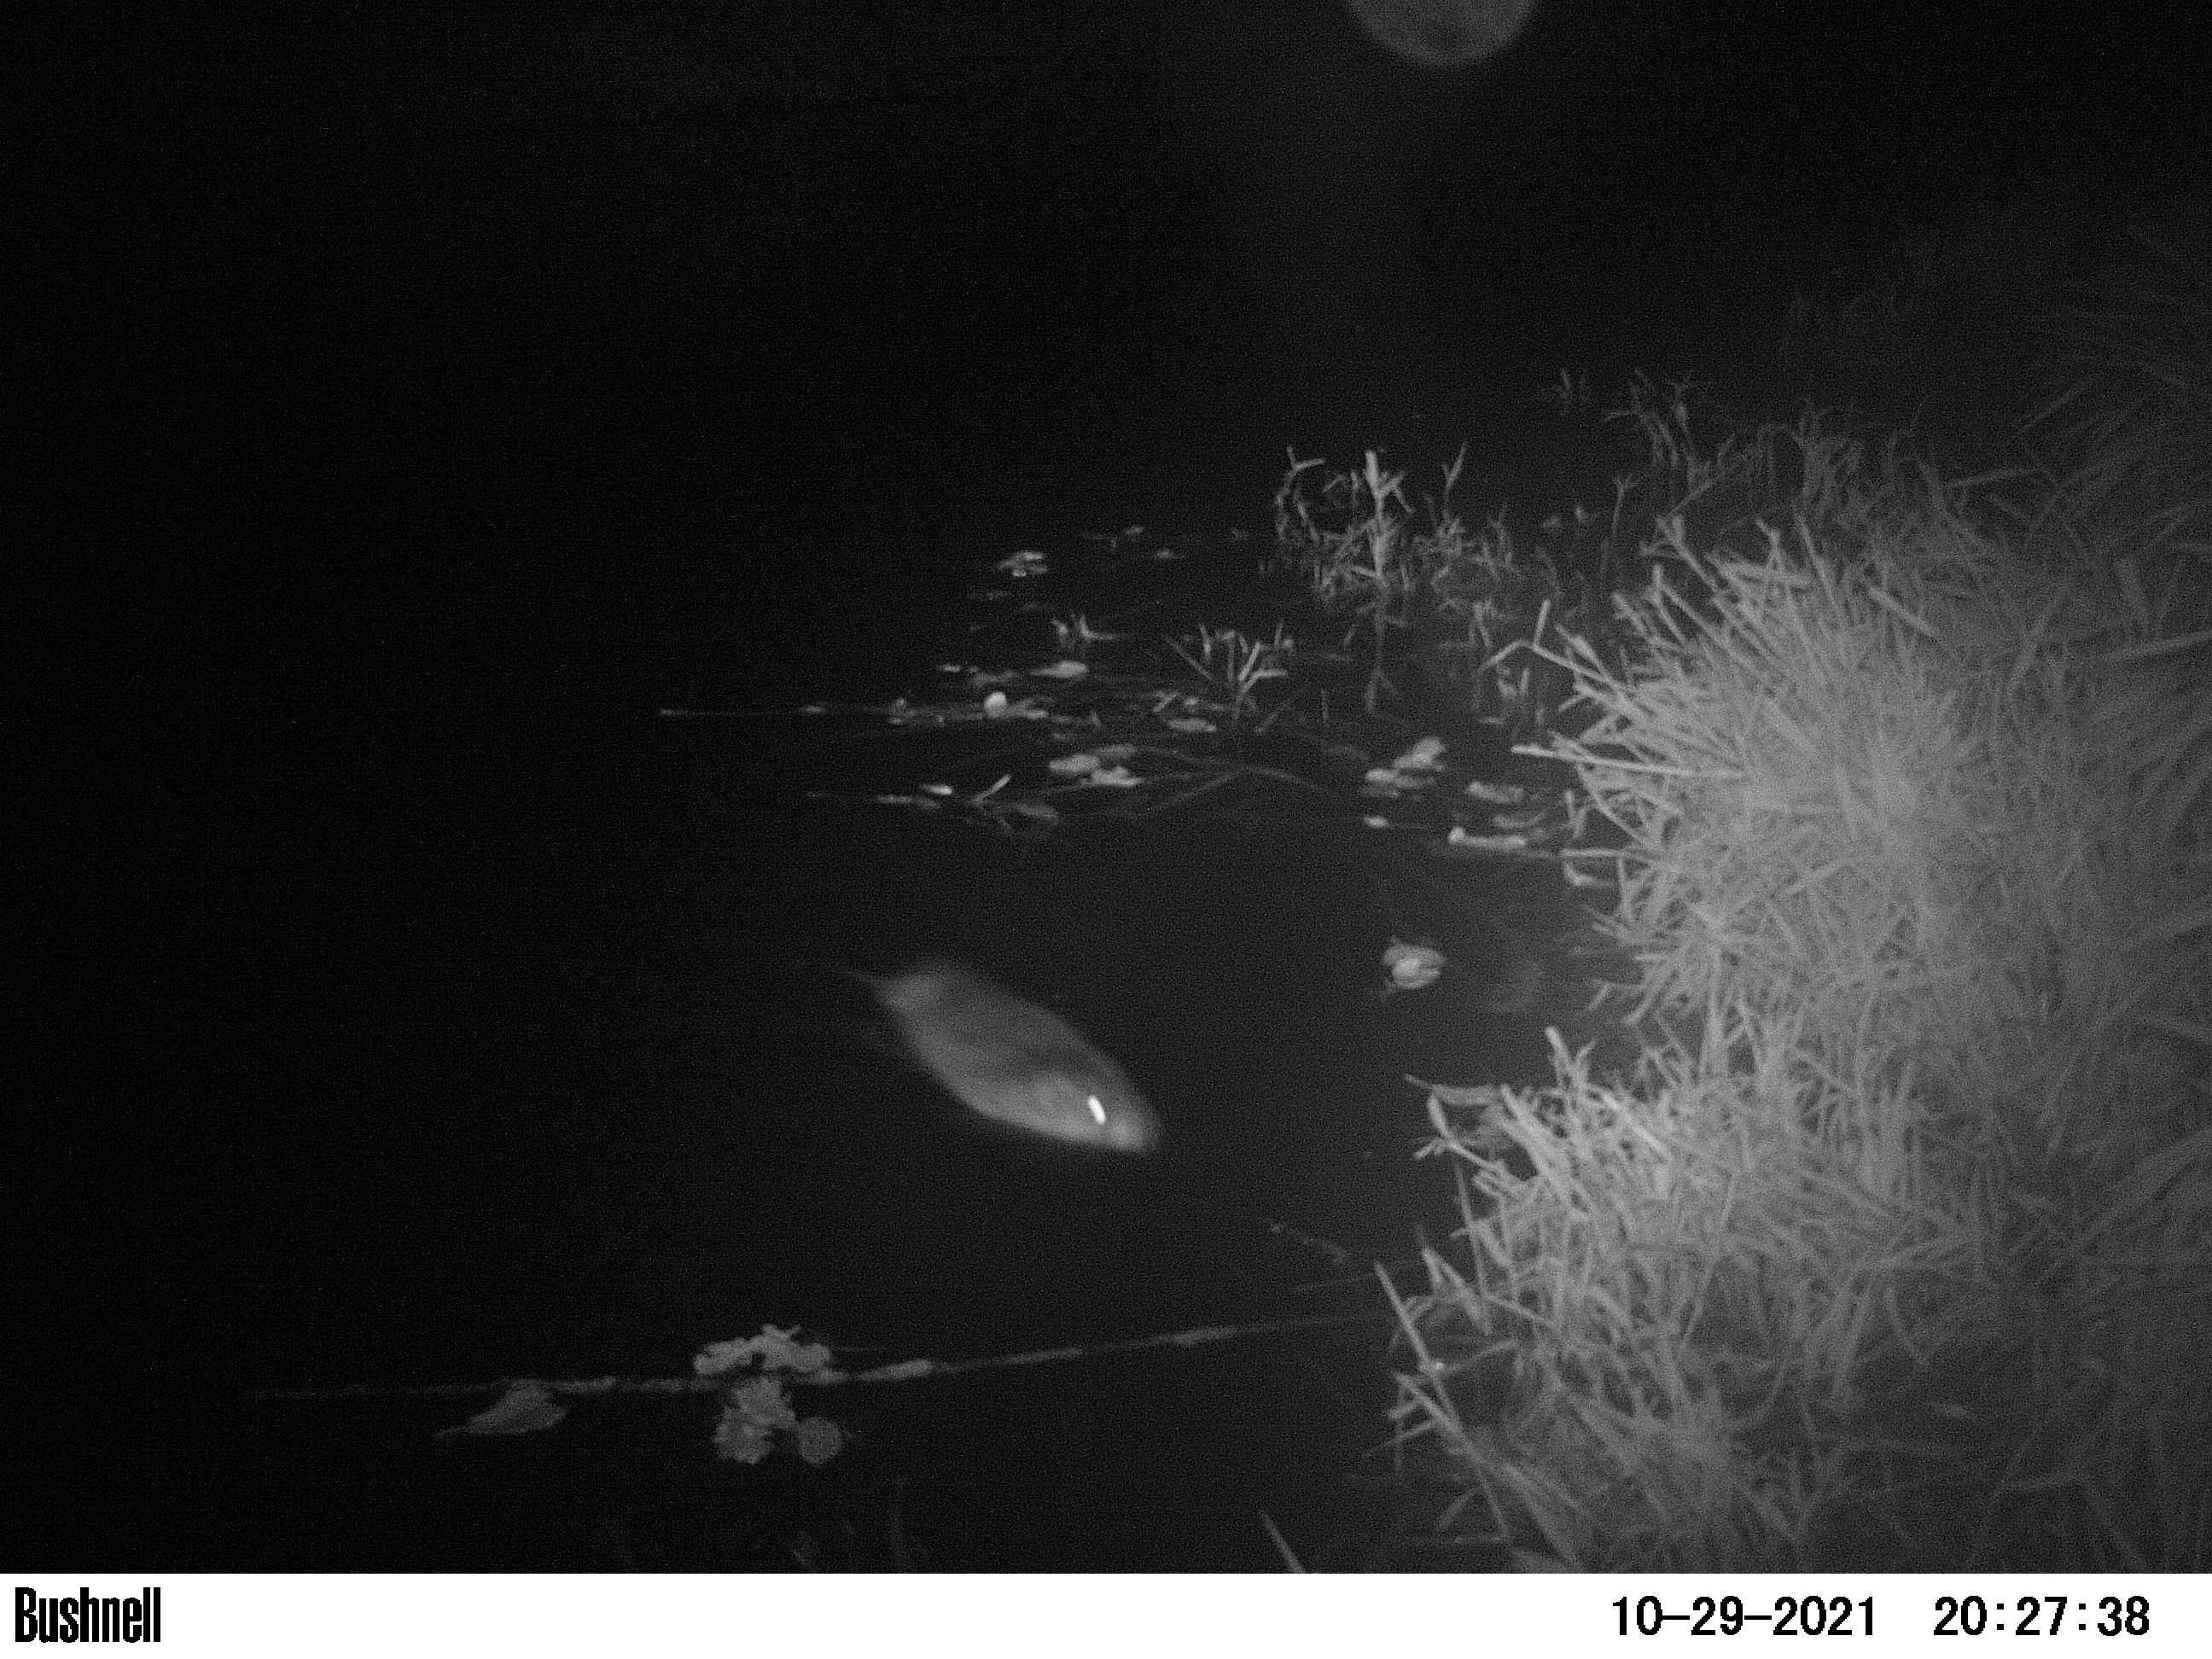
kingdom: Animalia
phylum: Chordata
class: Mammalia
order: Rodentia
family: Cricetidae
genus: Ondatra
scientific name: Ondatra zibethicus
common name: Muskrat
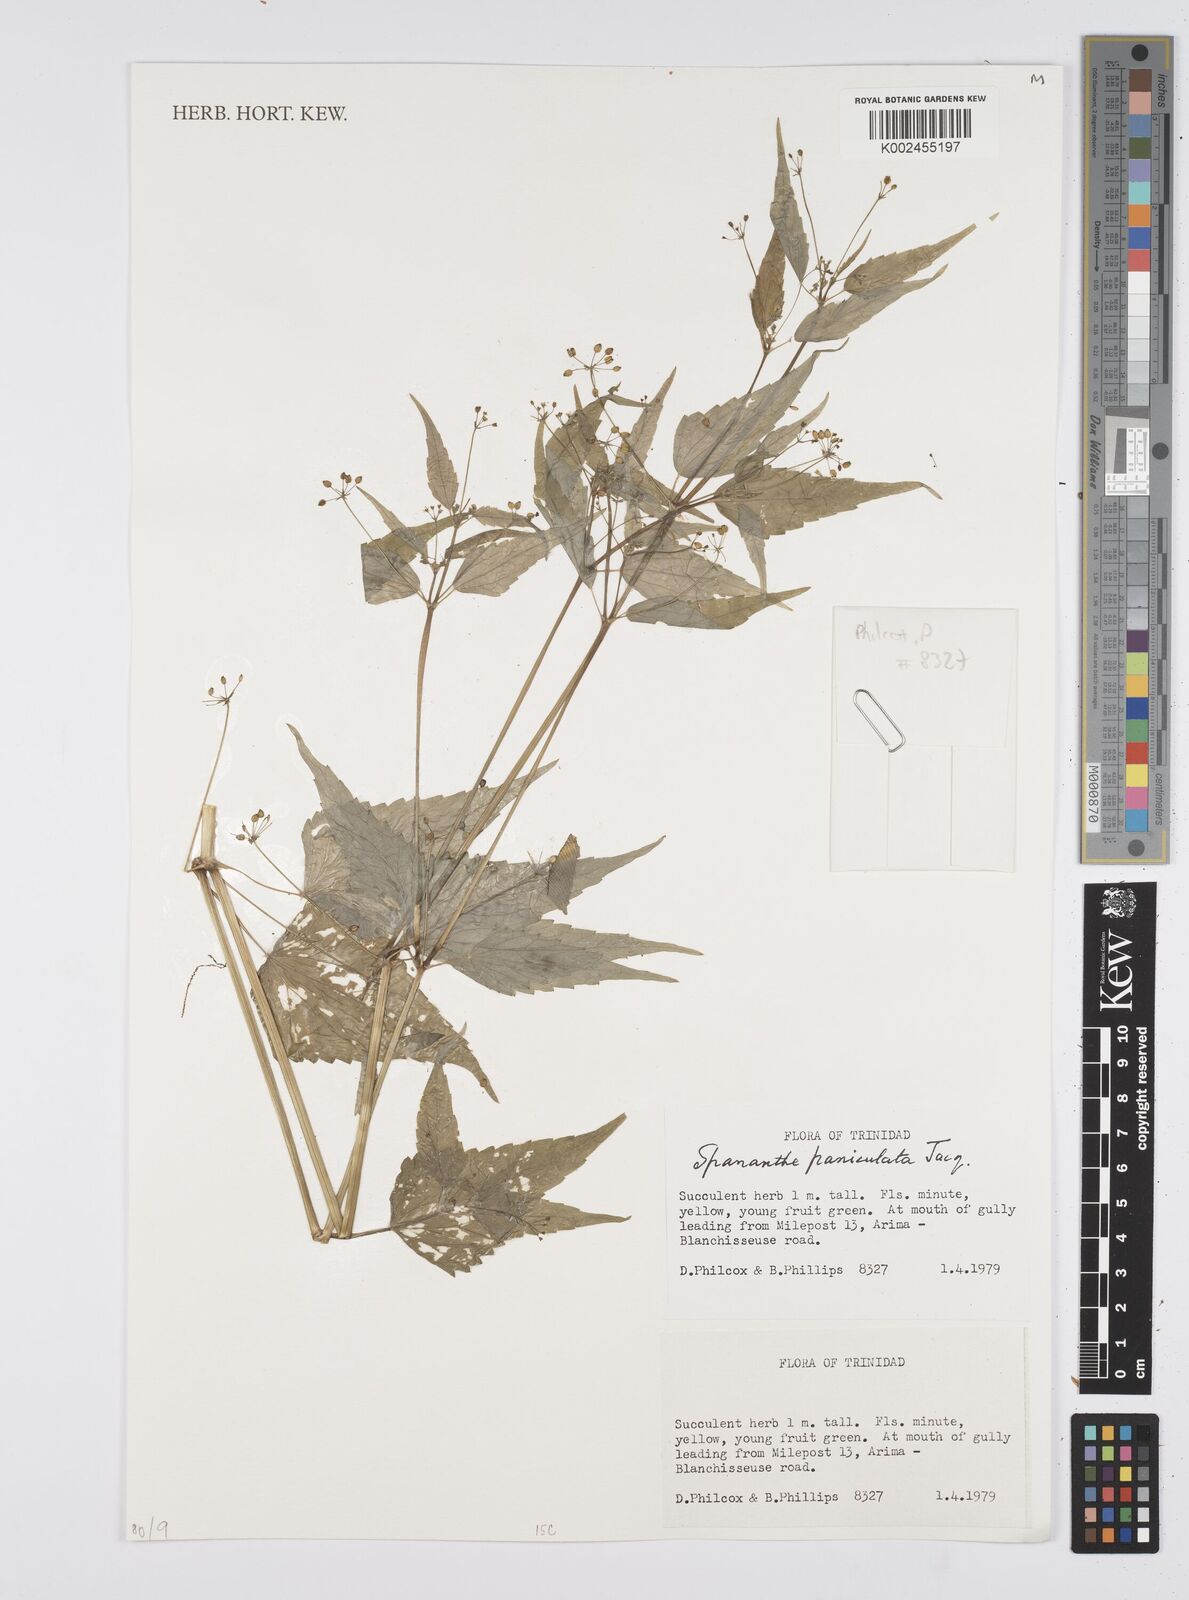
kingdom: Plantae
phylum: Tracheophyta
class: Magnoliopsida
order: Apiales
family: Apiaceae
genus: Azorella
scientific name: Azorella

# Written problem:
Reproduce the material word for word, starting at the line that contains "common name: Muskrat" and ending with its final line. Leave the pictures out of your answer.

# The response:
common name: Muskrat
kingdom: Plantae
phylum: Tracheophyta
class: Magnoliopsida
order: Apiales
family: Apiaceae
genus: Azorella
scientific name: Azorella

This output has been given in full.